La imagen que nos devuelve el espejo es, también en Europa, cada vez menos halagüeña, con el nacional-populismo dominando gobiernos centrales en el devenir comunitario (con Italia como laboratorio y vanguardia), con creciente respaldo en las encuestas en Francia y Alemania; y dispuestos no a moderar sino a exacerbar su mensaje, desde sus viejas reivindicaciones territoriales (Fratelli d’Italia ya ha recordado sus pretensiones respecto de Istria, Fiume/Rijeka y Dalmacia, ahí es nada) hasta su indesmayable xenofobia, ahora construida sobre la teoría del «Gran Reemplazo», que Alfred Rosenberg firmaría sin dudarlo. Entre sus prioridades, incluyen, sin cortarse, el combate contra los Objetivos de Desarrollo Sostenible aprobados por Naciones Unidas en 2015, que consideran la quintaesencia del globalismo satánico, en lugar de un programa de mínimos en defensa de los intereses comunes que nos afectan a todos (aunque cerremos las fronteras y nos miremos el obligo). Una postura esotérica que sería hilarante (emparentan ideológicamente con los que protestaban contra Marina Abramovic en el Teatro Campoamor) si no fuese por la sorprendente fuerza que ha adquirido el mensaje conspiranoico y reaccionario que contiene, anudado a una exaltación nacionalista que no presagia nada bueno para experiencias de estabilidad y concordia como es la propia construcción europea.

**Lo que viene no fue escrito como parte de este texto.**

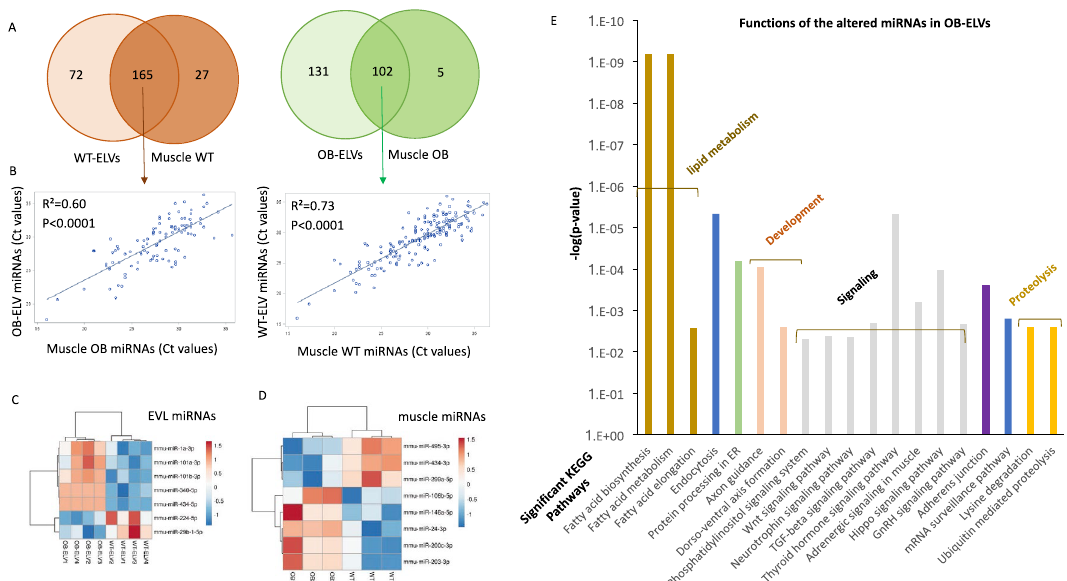
Figure 4. Altered miRNA content in OB-ELVs vs WT-ELV. ( A ) Venn Diagram showing the number of miRNAs commonly expressed between muscle and SkM-ELVs, or specific to each compartment. Given the low number of animals (n = 4) we have considered only the miRNAs expressed in all mice for each diagram. The mean Ct values of all miRNAs expressed in WT or OB muscle was not significantly different. ( B ) Correlations between the Ct values of miRNAs commonly identified between SkM-ELVs and Quad. ( C ) Heatmap showing the differentially concentrated miRNAs in SkM-ELVs or muscle ( D ), between OB and WT mice. ( E ) The significant KEGG pathways containing target genes from the 7 OB-ELV miRNAs (in C ) were determined by using DIANA miRPath. The 20 most significant KEGG pathways in terms of lowest p -values are shown.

Vivimos una carrera por ver quién se muestra más corajudo y determinado en su radicalidad, con una agresividad verbal que, en el espectro del centro-derecha, tiene acogotadas a las posiciones de corte liberal (término dañado en España por su apropiación indebida) o cristianodemócrata. En efecto, las posiciones moderadas, hasta ahora centrales en el sistema, corren el riesgo de ceder todo el protagonismo político y electoral a la derecha populista si no oponen su propio discurso, y ya es urgente que lo hagan. Si el reflejo que queremos obtener en Europa (y desde luego, en España) es el de las democracias iliberales y autoritarias, desprovistas del sentido de la justicia y la solidaridad, que persiguen sociedades cerradas y uniformes, de patrioterismo y fe cuasi obligatoria, no habrá referencia que proyectar para terceros países. Los modelos nacionalistas, esencialistas, dictatoriales, belicosos y desestabilizadores del mundo se verán reconfortados y definitivamente legitimados, a falta de todo referente alternativo.